Many people ask me about how to pass the FCCID. In fact, the process is not that complex.
That is benefit to there are many module companies’ productions are using RT5350 in ShenZhen, and the foundry I choose has such production already(they also many good software, I am free to use). So I just send VoCore sample to the laboratory, and leave the foundry engineer’s phone number to the laboratory, they did rest for me, that saved me a lot of time.
PS: before the sample send to Lab, the beta version has already tested in factory, all results look good, so my confidence is from there.
About the sample, first of all, the board must in good quality. I am not sure what test they will do, but if the quality is not good, it might broken in half way.
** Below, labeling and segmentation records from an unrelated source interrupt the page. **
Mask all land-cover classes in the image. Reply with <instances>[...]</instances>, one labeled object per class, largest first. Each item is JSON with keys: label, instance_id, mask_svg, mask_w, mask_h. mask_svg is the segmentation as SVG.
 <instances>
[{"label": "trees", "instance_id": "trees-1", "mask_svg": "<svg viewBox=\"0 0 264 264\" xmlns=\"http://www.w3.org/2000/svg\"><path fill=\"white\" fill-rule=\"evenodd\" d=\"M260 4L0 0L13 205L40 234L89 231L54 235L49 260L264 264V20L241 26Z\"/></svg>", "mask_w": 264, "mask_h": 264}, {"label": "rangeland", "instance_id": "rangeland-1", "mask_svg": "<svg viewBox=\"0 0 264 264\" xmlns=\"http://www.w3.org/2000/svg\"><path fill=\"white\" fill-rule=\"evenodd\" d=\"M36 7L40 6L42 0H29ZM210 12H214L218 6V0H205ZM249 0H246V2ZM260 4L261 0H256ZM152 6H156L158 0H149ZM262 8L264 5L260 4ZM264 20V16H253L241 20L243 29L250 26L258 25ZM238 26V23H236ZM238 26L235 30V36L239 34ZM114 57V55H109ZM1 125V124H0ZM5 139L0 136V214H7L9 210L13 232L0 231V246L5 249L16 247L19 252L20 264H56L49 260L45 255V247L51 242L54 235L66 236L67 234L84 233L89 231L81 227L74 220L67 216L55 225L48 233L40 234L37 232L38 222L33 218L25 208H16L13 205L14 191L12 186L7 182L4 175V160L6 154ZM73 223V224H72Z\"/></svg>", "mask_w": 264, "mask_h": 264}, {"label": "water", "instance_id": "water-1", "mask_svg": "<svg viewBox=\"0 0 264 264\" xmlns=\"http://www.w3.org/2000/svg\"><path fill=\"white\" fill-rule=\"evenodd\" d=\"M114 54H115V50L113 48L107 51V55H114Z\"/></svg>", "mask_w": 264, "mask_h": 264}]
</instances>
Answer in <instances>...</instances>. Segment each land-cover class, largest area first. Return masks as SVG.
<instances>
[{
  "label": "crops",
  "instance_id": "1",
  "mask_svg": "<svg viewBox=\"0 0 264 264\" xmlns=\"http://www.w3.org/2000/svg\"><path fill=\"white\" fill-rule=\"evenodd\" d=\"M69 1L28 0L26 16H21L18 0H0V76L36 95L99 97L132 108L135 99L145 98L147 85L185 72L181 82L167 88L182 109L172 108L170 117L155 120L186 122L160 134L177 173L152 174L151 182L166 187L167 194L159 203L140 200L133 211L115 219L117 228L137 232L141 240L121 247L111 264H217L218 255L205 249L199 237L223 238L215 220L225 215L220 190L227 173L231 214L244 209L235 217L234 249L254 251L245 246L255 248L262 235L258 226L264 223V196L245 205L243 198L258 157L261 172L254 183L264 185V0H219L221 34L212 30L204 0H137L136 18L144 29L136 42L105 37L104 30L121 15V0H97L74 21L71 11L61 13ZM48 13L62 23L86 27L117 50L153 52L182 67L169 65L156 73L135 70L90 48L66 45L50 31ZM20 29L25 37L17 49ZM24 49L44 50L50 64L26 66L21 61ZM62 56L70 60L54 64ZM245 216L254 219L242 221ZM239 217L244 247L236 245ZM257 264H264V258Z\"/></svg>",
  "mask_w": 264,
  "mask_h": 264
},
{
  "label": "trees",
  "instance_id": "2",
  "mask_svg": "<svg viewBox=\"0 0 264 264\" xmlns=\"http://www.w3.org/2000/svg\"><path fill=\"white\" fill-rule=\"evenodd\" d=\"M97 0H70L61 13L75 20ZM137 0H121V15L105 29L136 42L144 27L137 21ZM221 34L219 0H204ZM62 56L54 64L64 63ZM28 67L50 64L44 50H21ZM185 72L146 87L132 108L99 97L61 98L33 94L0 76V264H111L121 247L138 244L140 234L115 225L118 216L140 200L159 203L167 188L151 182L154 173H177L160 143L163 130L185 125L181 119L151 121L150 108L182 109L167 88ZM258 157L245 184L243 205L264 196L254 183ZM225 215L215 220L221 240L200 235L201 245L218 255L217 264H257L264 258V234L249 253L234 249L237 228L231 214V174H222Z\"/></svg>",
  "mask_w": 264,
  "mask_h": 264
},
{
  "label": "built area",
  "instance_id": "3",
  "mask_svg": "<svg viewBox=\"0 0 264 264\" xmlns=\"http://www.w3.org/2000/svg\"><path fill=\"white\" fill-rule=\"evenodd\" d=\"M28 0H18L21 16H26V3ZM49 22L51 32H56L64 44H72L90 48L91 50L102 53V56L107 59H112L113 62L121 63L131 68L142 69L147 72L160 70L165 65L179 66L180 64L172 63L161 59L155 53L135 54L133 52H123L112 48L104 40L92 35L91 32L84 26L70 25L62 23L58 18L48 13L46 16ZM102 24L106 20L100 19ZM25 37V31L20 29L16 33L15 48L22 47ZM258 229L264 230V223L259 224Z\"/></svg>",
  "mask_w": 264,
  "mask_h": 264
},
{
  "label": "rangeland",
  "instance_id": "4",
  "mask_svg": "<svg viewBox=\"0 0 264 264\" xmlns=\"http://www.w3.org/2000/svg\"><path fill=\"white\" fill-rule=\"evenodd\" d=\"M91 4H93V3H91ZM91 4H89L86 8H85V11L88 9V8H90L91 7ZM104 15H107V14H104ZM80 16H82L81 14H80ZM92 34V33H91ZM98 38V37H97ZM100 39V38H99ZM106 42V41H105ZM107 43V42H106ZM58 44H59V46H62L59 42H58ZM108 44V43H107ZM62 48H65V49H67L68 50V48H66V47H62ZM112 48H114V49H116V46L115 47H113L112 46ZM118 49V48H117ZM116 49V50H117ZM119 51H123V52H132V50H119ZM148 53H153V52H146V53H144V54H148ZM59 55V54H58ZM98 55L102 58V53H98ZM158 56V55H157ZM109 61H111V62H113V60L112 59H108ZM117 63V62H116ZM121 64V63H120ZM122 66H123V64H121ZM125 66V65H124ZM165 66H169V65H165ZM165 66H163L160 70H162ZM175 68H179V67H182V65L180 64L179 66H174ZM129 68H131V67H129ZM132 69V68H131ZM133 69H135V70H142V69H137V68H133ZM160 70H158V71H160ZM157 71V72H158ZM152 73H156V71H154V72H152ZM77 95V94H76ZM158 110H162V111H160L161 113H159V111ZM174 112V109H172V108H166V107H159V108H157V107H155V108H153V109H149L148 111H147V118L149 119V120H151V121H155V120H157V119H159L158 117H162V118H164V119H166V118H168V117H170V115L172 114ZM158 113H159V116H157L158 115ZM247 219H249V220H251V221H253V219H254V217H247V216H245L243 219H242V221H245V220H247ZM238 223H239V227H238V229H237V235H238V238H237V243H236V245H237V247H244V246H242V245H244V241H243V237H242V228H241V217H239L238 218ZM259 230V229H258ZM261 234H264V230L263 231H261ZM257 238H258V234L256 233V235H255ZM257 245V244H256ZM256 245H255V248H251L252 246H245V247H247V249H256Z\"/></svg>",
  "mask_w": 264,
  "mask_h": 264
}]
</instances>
My samples are made by machine, better than my hand make ones.
About the test process, I knows little about that, I only know if the EMC can not pass, the laboratory will ask you if you want to add a metal shell, then do the test again(of course, your FCCID production photo will show the shell too, and your final production must have that metal shell)
VoCore passed FCCID in one time without any shell, that should thanks to the simulation software, when I design it, I set its simulation parameters to 1GHz, 3.3V to all traces, the sim result max crosstalk voltage is under 60mV, it should be a good result due to other board such as RM04 the crosstalk value greater than 300mV, its 30% traces even more than 800mV, maybe such reason they have to have a shell. The software I used name is HyperLync. π
To lower the crosstalk voltage, we must keep trace distance 3W at least. And the trace should as short as possible.
Autumn comes, my house temperature is 25C, and test on new VoCore with dock several hours, the max temperature on the surface is lower than 50C, very good π not hot anymore, just a little warm.